A U.S.-based human rights group has criticized Iran for imposing lengthy jail sentences on six women activists.

In a statement Thursday, Human Rights Watch is appealing to the head of Iran's judiciary, Ayatollah Mahmud Hashemi Shahrudi to immediately overturn the convictions and in the group's words, "end the persecution of all such human rights defenders."

The six women were charged this month following a public demonstration last June in Tehran to protest what they say are Iran's discriminatory laws against women. Iranian authorities say the rally outside a courthouse was illegal.

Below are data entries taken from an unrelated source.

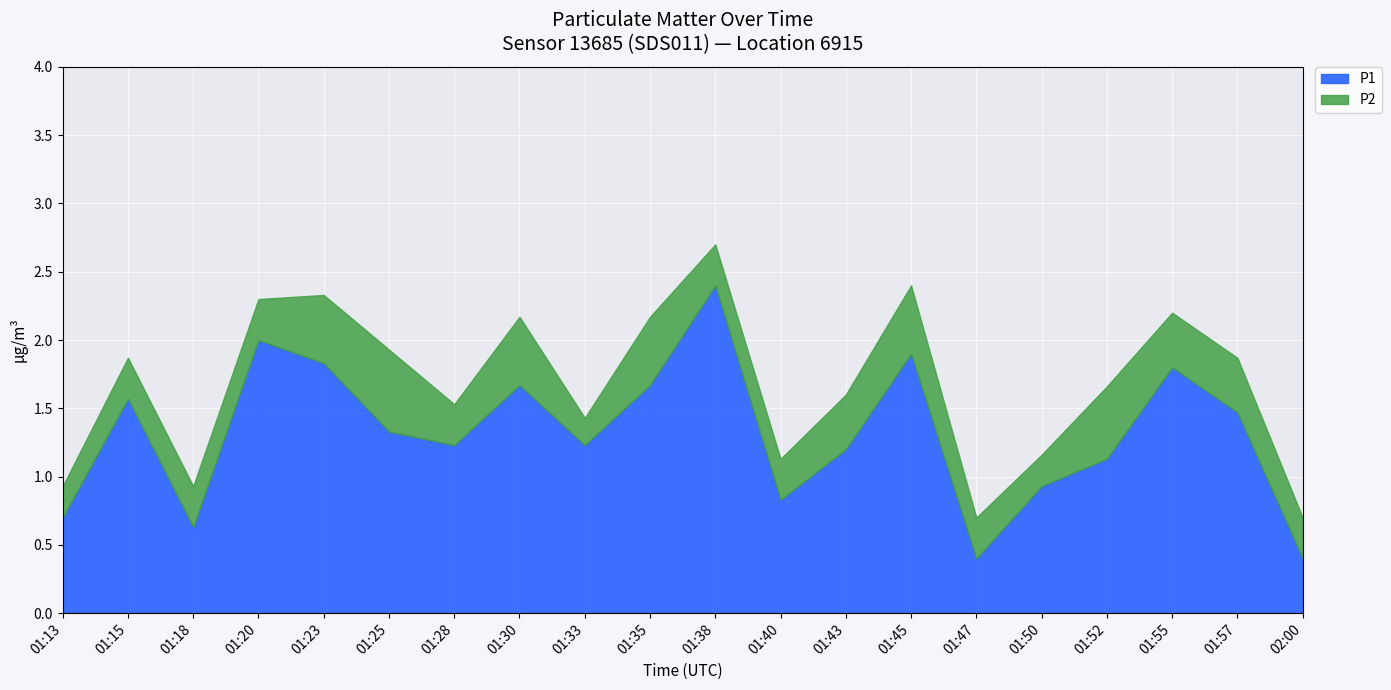

Which category has the lowest value in the P1 series?

01:47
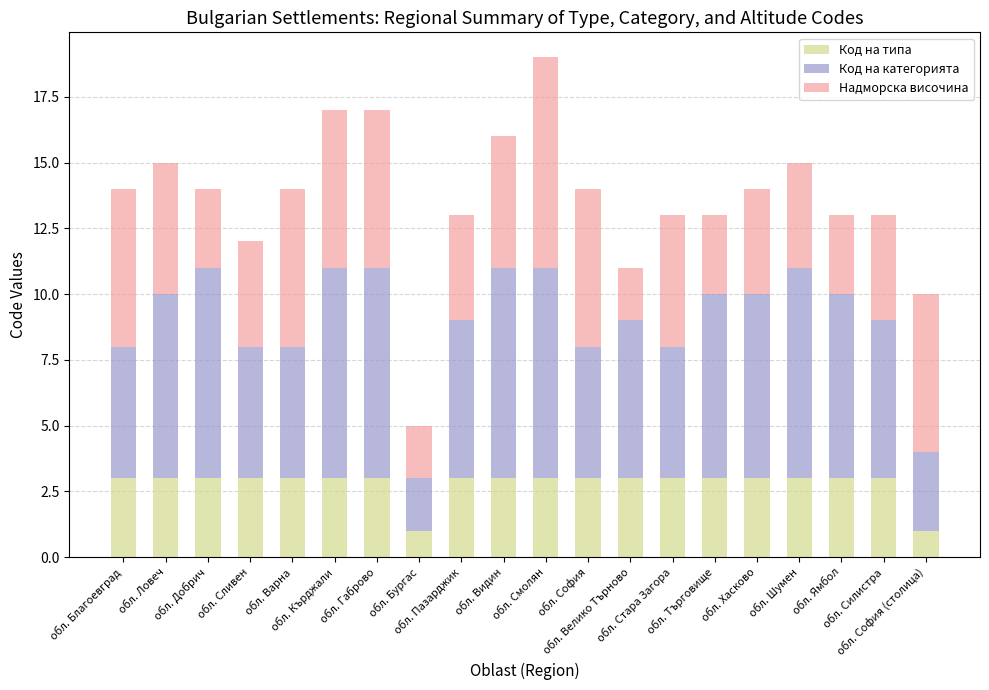

What is the average value of the Код на типа series?

3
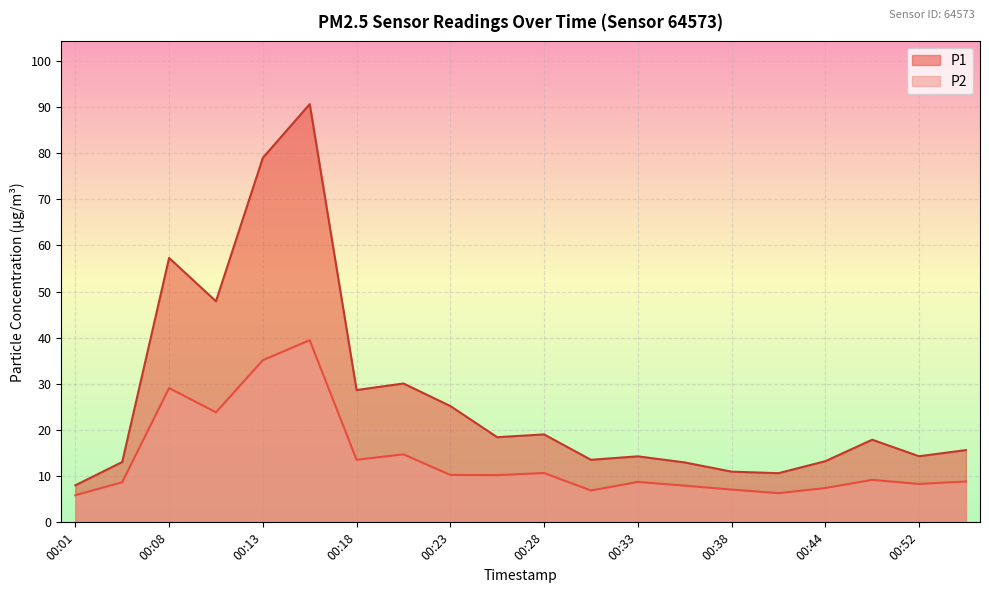

Reading right to left, extract all data points from this chart.

P1: 00:55=15.7	00:52=14.3	00:49=17.9	00:44=13.2	00:41=10.7	00:38=11.0	00:36=13.0	00:33=14.3	00:31=13.6	00:28=19.1	00:26=18.4	00:23=25.2	00:21=30.1	00:18=28.7	00:16=90.6	00:13=79.0	00:11=47.9	00:08=57.3	00:06=13.1	00:01=8.0
P2: 00:55=8.8	00:52=8.3	00:49=9.2	00:44=7.4	00:41=6.3	00:38=7.1	00:36=8.0	00:33=8.8	00:31=6.9	00:28=10.7	00:26=10.2	00:23=10.3	00:21=14.7	00:18=13.6	00:16=39.5	00:13=35.1	00:11=23.8	00:08=29.1	00:06=8.7	00:01=5.9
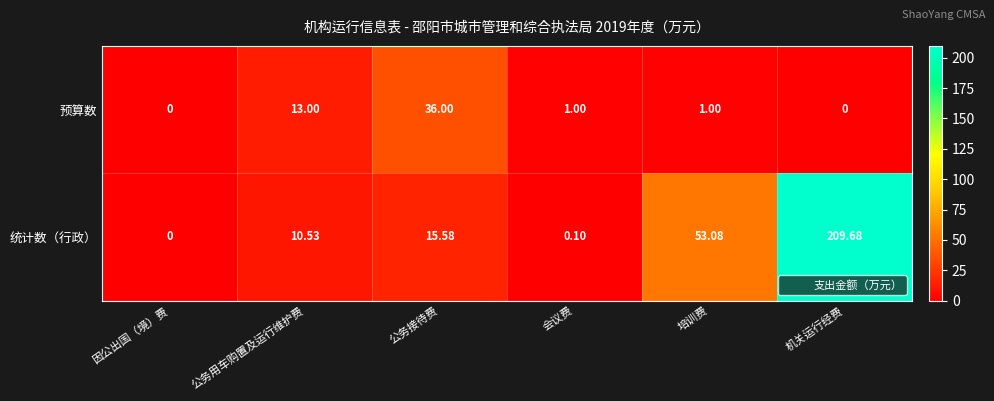

Where is 预算数 nearest to the value 18?

公务用车购置及运行维护费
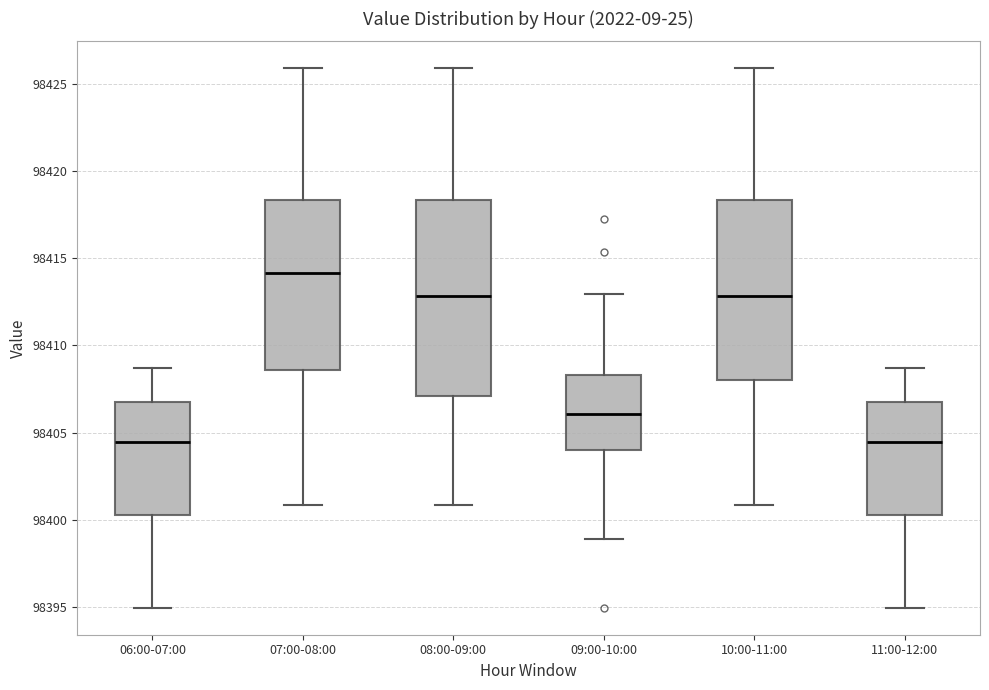

Reading left to right, read every box against the y-axis: the position of its median line, the range the box covers, and the ends of its whiskers. The values are not printed on the chart, so give them approximately, as read against the axis.

06:00-07:00: median 98404.5, box 98400.5 to 98406.5, whiskers 98395.0 to 98408.5
07:00-08:00: median 98414.0, box 98408.5 to 98418.5, whiskers 98401.0 to 98426.0
08:00-09:00: median 98413.0, box 98407.0 to 98418.5, whiskers 98401.0 to 98426.0
09:00-10:00: median 98406.0, box 98404.0 to 98408.5, whiskers 98399.0 to 98413.0
10:00-11:00: median 98413.0, box 98408.0 to 98418.5, whiskers 98401.0 to 98426.0
11:00-12:00: median 98404.5, box 98400.5 to 98406.5, whiskers 98395.0 to 98408.5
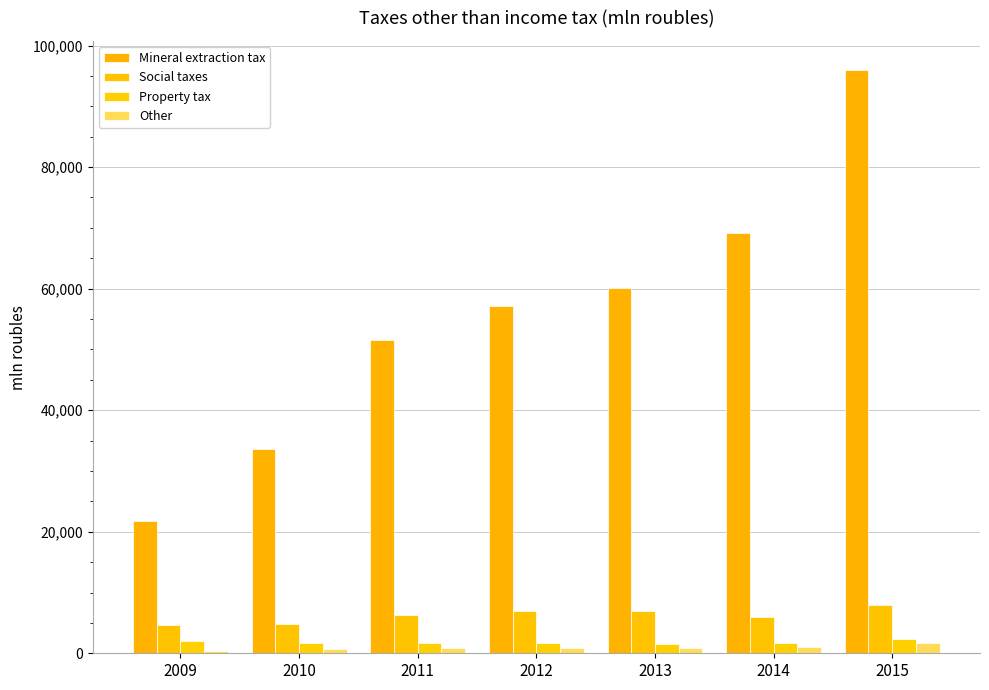

Reading right to left, what are all the values shown in this chart?

Mineral extraction tax: 2015=95966	2014=69077	2013=60049	2012=57183	2011=51508	2010=33636	2009=21803
Social taxes: 2015=7971	2014=5920	2013=6894	2012=6938	2011=6270	2010=4751	2009=4707
Property tax: 2015=2279	2014=1713	2013=1590	2012=1700	2011=1688	2010=1751	2009=2075
Other: 2015=1731	2014=1061	2013=872	2012=888	2011=836	2010=780	2009=391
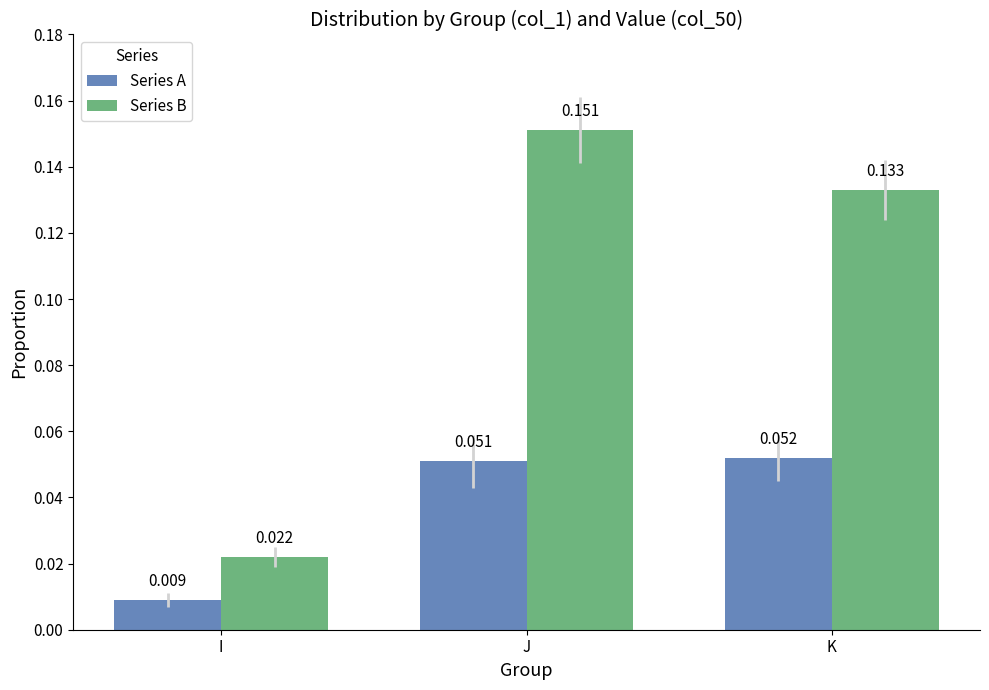

Which series changed the most between I and K?

Series B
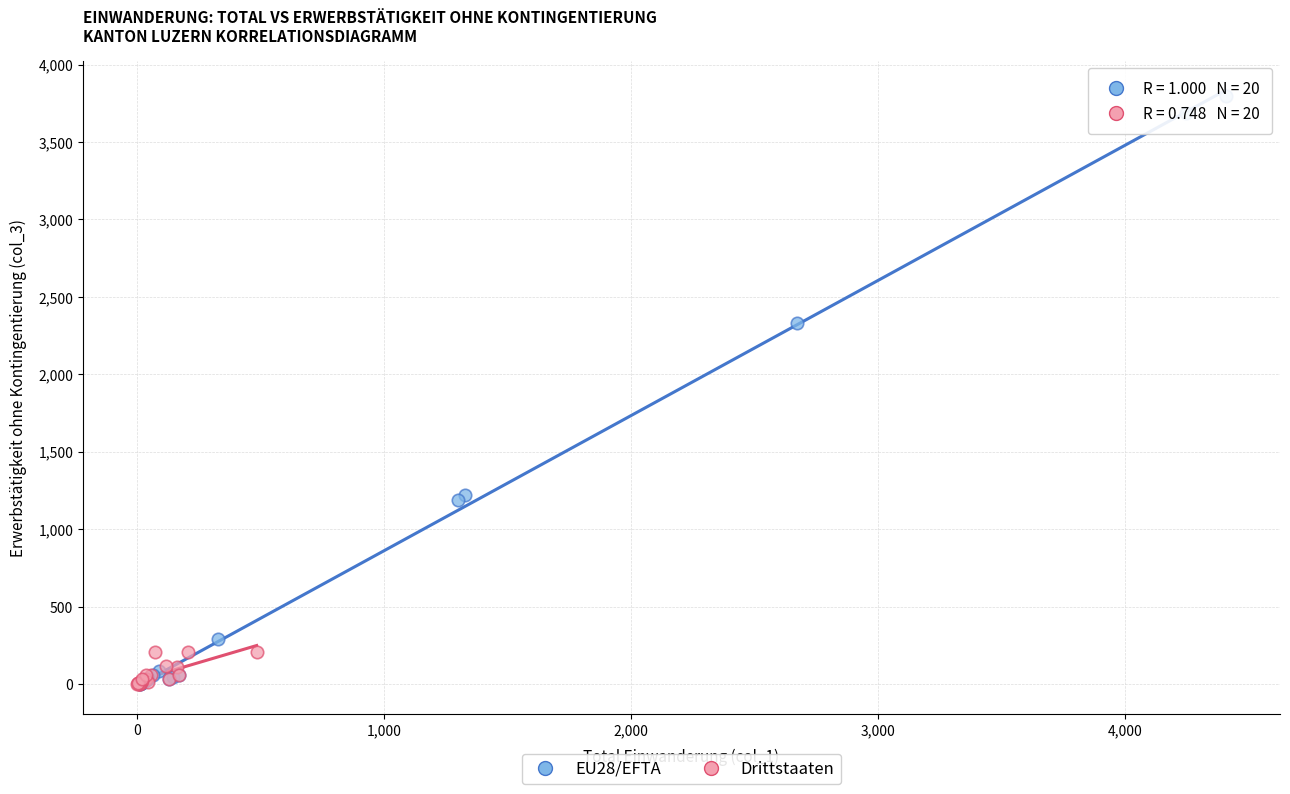

What are all the series names shown in the legend?

EU28/EFTA, Drittstaaten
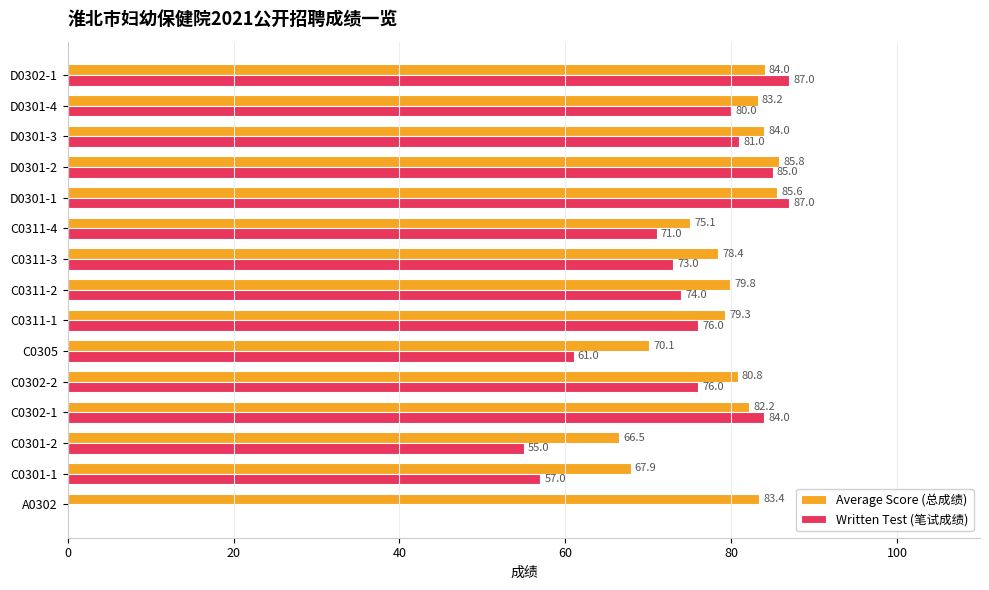

Which series has the largest total across all categories?

Average Score (总成绩)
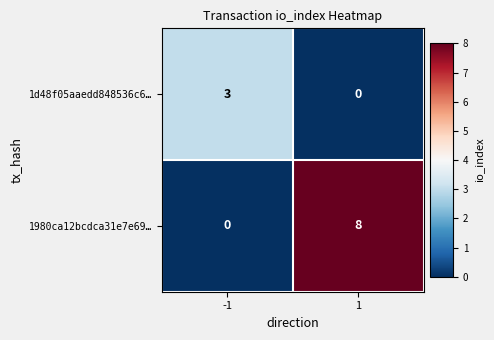

What is the difference between the 1d48f05aaedd848536c6… values at -1 and 1?

3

The women's sentences range from two to four years in prison. However, they will only serve six months to one year in prison if they are not accused of breaking any laws during the next five years.

The six women are active participants in "Change for Equality." This recent campaign seeks reforms, including the elimination of polygamy, the equality of inheritance rights between men and women and making women's court testimony carry the same weight as that of men.

Iranian authorities also recently launched another crackdown against women who fail to dress in accordance with the country's Islamic dress code.

These crackdowns often occur in the summer when temperatures rise and people wear skimpier clothing.

Enforcement of strict moral codes was loosened when Mohammad Khatami because president in 1997. But hard-liners and conservative clerics have urged the current president, Mahmoud Ahmadinejad, to re-enforce the Islamic laws.

Some information for this report was provided by AP.